Whole 30 Buffalo Chicken Sweet Potatoes with Veggie Ranch
I’m here to tell you that nothing saves my Whole 30 like having baked sweet potatoes on hand. This recipe has saved me when I want something that feel wholly un-Whole 30, and I’ve packed it with nutrient dense veggies so you while you may feel like you are splurging you are in fact having a wholesome meal!
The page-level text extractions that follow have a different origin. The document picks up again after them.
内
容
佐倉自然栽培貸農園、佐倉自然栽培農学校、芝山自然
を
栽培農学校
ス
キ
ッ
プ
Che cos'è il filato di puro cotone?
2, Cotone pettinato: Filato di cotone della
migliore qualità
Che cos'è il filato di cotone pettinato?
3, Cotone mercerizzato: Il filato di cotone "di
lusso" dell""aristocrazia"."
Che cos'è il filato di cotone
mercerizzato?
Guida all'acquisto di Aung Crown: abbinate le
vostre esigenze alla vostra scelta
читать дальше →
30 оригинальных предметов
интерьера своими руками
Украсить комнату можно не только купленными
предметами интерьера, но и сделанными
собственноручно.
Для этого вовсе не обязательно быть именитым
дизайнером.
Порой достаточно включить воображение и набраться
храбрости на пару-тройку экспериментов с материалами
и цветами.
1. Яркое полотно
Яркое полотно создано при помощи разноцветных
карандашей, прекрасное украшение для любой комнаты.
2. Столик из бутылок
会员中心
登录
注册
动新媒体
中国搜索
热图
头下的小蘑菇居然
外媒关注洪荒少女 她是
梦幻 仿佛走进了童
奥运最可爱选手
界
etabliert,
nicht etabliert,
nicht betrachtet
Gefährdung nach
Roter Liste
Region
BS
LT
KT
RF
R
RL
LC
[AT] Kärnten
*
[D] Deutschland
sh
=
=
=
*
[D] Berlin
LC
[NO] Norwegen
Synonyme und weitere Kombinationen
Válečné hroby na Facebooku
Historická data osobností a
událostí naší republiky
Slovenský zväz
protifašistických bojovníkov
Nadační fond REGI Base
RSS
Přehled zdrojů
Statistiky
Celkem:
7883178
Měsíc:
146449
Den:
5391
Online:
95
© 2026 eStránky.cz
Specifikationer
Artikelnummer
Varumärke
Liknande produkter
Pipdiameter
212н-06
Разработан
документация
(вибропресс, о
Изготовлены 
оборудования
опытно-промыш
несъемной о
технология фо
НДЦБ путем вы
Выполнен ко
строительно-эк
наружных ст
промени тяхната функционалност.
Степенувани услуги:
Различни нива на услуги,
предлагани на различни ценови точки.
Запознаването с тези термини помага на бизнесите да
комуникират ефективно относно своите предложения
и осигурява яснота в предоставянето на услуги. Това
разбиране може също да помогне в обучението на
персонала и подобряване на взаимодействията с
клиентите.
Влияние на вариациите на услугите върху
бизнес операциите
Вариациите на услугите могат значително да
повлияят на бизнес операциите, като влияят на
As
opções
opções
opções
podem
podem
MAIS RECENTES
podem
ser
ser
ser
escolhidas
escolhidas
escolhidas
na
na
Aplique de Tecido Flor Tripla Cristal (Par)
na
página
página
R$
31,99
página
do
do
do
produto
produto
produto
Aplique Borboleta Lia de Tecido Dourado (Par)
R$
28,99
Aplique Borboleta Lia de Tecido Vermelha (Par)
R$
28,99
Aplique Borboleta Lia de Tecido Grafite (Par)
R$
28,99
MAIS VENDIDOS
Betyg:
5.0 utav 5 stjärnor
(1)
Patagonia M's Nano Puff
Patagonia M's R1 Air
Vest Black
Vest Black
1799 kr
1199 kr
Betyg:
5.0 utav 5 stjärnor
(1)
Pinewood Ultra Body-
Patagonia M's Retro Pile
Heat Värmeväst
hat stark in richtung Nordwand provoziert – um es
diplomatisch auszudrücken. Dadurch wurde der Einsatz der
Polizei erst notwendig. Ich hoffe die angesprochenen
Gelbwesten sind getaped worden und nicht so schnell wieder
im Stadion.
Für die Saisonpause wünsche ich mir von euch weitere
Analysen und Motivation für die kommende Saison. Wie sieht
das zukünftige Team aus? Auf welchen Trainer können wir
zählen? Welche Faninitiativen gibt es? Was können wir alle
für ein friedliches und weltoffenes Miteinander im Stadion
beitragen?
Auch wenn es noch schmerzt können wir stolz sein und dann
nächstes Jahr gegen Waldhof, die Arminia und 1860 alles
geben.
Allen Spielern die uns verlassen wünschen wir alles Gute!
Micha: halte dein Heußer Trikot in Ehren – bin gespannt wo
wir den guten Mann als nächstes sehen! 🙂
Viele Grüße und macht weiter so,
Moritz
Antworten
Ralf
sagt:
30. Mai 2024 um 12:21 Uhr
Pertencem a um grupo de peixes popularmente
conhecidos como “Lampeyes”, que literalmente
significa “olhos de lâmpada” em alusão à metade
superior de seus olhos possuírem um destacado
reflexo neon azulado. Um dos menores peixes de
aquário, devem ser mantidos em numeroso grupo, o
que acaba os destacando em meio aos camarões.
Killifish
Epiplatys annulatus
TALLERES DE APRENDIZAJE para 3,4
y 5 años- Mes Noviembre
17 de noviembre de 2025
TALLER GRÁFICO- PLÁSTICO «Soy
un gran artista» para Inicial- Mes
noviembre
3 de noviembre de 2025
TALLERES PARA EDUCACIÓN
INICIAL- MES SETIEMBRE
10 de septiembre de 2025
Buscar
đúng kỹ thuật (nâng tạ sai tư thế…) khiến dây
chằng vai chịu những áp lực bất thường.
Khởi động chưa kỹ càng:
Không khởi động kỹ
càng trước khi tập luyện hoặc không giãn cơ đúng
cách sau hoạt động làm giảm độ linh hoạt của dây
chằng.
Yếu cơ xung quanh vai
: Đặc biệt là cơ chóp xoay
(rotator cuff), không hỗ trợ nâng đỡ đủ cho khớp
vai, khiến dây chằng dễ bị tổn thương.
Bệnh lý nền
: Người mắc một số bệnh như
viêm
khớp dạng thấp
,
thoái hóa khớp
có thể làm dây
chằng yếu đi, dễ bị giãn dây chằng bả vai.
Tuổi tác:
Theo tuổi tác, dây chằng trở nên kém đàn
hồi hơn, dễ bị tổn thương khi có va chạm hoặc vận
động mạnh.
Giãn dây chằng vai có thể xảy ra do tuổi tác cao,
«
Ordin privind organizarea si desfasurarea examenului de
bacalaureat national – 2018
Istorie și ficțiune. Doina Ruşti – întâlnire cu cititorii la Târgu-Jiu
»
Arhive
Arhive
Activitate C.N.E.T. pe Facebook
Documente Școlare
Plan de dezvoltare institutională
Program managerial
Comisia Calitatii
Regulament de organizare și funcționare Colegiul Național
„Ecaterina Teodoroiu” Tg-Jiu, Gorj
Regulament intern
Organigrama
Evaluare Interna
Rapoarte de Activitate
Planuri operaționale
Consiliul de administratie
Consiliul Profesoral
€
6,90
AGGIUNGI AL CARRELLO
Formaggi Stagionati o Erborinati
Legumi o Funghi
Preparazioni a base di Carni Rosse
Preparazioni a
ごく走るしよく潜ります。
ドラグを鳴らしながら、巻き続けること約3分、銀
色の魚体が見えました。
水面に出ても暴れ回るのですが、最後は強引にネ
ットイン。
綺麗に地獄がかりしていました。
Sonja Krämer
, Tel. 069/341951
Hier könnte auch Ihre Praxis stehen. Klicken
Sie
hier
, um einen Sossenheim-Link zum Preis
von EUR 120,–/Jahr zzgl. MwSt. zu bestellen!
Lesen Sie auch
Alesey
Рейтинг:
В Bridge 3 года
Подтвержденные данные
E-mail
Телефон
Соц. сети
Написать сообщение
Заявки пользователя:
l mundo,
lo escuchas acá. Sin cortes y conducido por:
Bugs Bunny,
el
Buffalo-Chicken Sweet Potatoes
Recipe is for 4 totally loaded, absolutely irresistible sweet potatoes
4 sweet potatoes, scrubbed and baked at 450* for 1 hour
1lb boneless skinless chicken thighs
1/4 c. chopped green pepper
1/4 c. chopped carrot
1/4 c. finely sliced celery
1/4 c. finely sliced green onion
1/2 c. Noble Made Buffalo Sauce or 4 tablespoons hot sauce whisked with 1/3 c. olive oil or clarified butter
Sprinkle the chicken thighs with a pinch of cayenne, 1/2 tsp. of salt, and a few cracks of black pepper. Steam or bake until done. Let the chicken cool for 10 minutes, then shred, and rough chop the shredded chicken. Mix all the ingredients together and load 1/4 of the chicken mixture into a split open baked sweet potato. Make sure the sweet potato is cut open lengthwise and pinch the ends and smush them toward the middle so the opening is a wide base for all the ingredients. After the sweet potatoes are stuffed, pop them back in the oven for 15 minutes at 325*, so you can prep the veggie ranch.
Veggie Ranch
1 c. homemade or store-bought Whole 30 compliant mayo
1/2 rib celery sliced thin
1/4 c. baby spinach
1/4 c. (scant) diced bell pepper
1 tbsp. chopped parsley
1 tsp. chopped dill
1 tbsp. chopped chives
juice of 1 small lemon
3 tbsp. olive oil
1 tsp. salt & a few cracks of black pepper
1 dash hot sauce (optional)
Blend all the ingredients together in a high powered blender until smooth, the mixture is GREEN and very fresh tasting. When you pull the sweet potatoes out of the oven, let them cool for a few minutes, then drizzle the ranch on top (I do it quite liberally) and enjoy!